> Problem description
Return the stretch from the line with "Annotated regions visible in this slice (bounding" through the line with "- lung tumour (recorded histology: small" in the data below, character for character, skipping all pictures.

────────────────────────────────────────

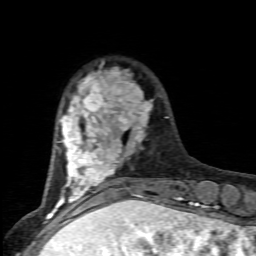
Breast MRI (dynamic contrast-enhanced), one axial slice. Position 21 of 80 along the scan axis. Cropped to one breast. Dynamic contrast-enhanced series, time point 2 of 6 at this slice position (early post-contrast). 1.5 T. TE 4.5 ms, TR 9.2 ms. 2 mm slice thickness. 256 × 256 image matrix, field of view 130 × 130 mm. Female patient.
Annotated regions visible in this slice (semi-automatic segmentation, software-assisted and operator-edited):
- enhancing-tissue mask used for the functional tumour volume (all voxels passing the contrast-enhancement thresholds inside the analysis volume; usually the tumour): bounding box <57,68,177,205> (left, top, right, bottom; pixels)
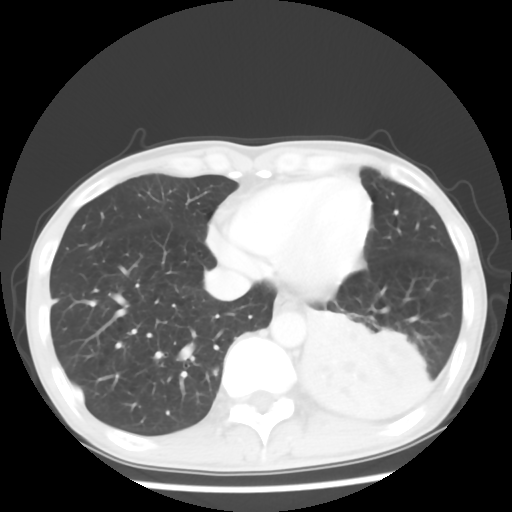
Chest CT, one axial slice. Slice 16 of 64 in the series (ordered by position). 120 kVp. Lung window (W 1500 / L -600 HU). 512 × 512 image matrix. Male patient, age 68 years. From the clinical record (not read from this slice): clinical TNM (as recorded): T4 N0 M0.
Annotated regions visible in this slice (bounding box drawn by a radiologist):
- lung tumour (recorded histology: squamous cell carcinoma): bounding box [x1, y1, x2, y2] px = [303, 314, 401, 427]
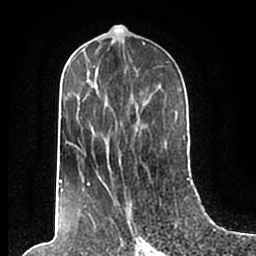
Breast MRI (dynamic contrast-enhanced), one axial slice; slice 96 of 200 in the series (ordered by position); cropped to one breast; dynamic contrast-enhanced series, time point 2 of 7 at this slice position (early post-contrast); 1.5 T; TE 2.2 ms, TR 4.6 ms; 0.8 mm slice thickness; 256 × 256 image matrix. Female patient.
Structures marked on this image (semi-automatic segmentation, software-assisted and operator-edited):
- enhancing-tissue mask used for the functional tumour volume (all voxels passing the contrast-enhancement thresholds inside the analysis volume; usually the tumour): box from (x=59, y=57) to (x=186, y=210) px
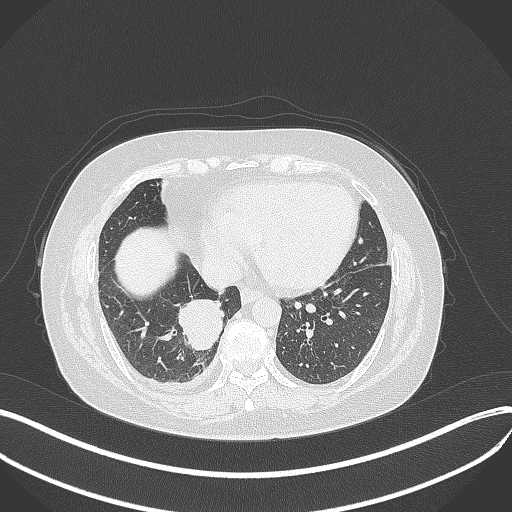
Chest CT, one axial slice. Position 120 of 381 along the scan axis. Lung window (W 1500 / L -600 HU). 1 mm slice thickness. 512 × 512 image matrix, field of view 400 × 400 mm. Patient: female, 56 years. From the clinical record (not read from this slice): clinical TNM (as recorded): T2b N1 M0; histopathological grade: G3.
Structures marked on this image (rectangle marked by the reading radiologist):
- lung tumour (recorded histology: small cell carcinoma): bounding box (x1, y1, x2, y2) in pixels: (175, 299, 224, 353)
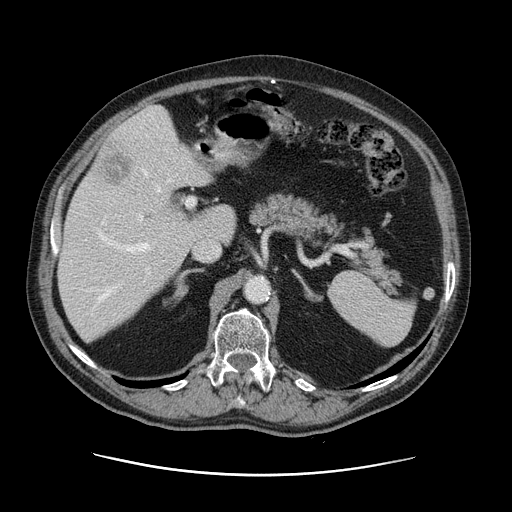
Contrast-enhanced abdominal CT, one axial slice; position 77 of 141 along the scan axis; 120 kVp; intravenous contrast given; soft-tissue window (W 400 / L 40 HU); 512 × 512 image matrix, field of view 395 × 395 mm. From the clinical record (not read from this slice): patient: male, age 87 years at operation; diagnosis: colorectal cancer liver metastases, imaged before liver resection; multiple liver metastases: yes; largest metastasis: 5.4 cm; chemotherapy before resection: yes.
Outlined on this slice (manually delineated by an expert):
- hepatic veins: bounding box [x1, y1, x2, y2] px = [98, 169, 171, 302]
- liver: [58, 107, 236, 341]
- planned liver remnant (the part of the liver to remain after resection): [58, 160, 236, 341]
- portal vein (with intrahepatic branches): [98, 197, 195, 293]
- liver metastasis: [105, 152, 133, 187]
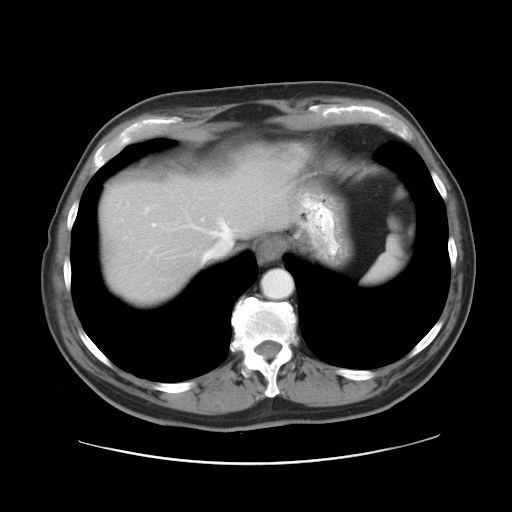
Contrast-enhanced abdominal CT, one axial slice. Position 24 of 28 along the scan axis. 120 kVp. Intravenous contrast given. Soft-tissue window (W 400 / L 40 HU). 7.5 mm slice thickness. 512 × 512 image matrix, field of view 402 × 402 mm. Case-level facts recorded for this patient, not image findings: patient: female, age 73 years at operation; diagnosis: colorectal cancer liver metastases, imaged before liver resection; multiple liver metastases: no; largest metastasis: 5 cm; disease in both lobes: no.
Outlined on this slice (outlined manually by an expert reader):
- hepatic veins: bounding box <149,220,232,260> (left, top, right, bottom; pixels)
- liver: <103,160,282,300>
- planned liver remnant (the part of the liver to remain after resection): <103,185,212,301>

────────────────────────────────────────

> Response to the exercise
Annotated regions visible in this slice (bounding box drawn by a radiologist):
- lung tumour (recorded histology: squamous cell carcinoma): bounding box [x1, y1, x2, y2] px = [303, 314, 401, 427]
Breast MRI (dynamic contrast-enhanced), one axial slice; slice 96 of 200 in the series (ordered by position); cropped to one breast; dynamic contrast-enhanced series, time point 2 of 7 at this slice position (early post-contrast); 1.5 T; TE 2.2 ms, TR 4.6 ms; 0.8 mm slice thickness; 256 × 256 image matrix. Female patient.
Structures marked on this image (semi-automatic segmentation, software-assisted and operator-edited):
- enhancing-tissue mask used for the functional tumour volume (all voxels passing the contrast-enhancement thresholds inside the analysis volume; usually the tumour): box from (x=59, y=57) to (x=186, y=210) px
Chest CT, one axial slice. Position 120 of 381 along the scan axis. Lung window (W 1500 / L -600 HU). 1 mm slice thickness. 512 × 512 image matrix, field of view 400 × 400 mm. Patient: female, 56 years. From the clinical record (not read from this slice): clinical TNM (as recorded): T2b N1 M0; histopathological grade: G3.
Structures marked on this image (rectangle marked by the reading radiologist):
- lung tumour (recorded histology: small cell carcinoma): bounding box (x1, y1, x2, y2) in pixels: (175, 299, 224, 353)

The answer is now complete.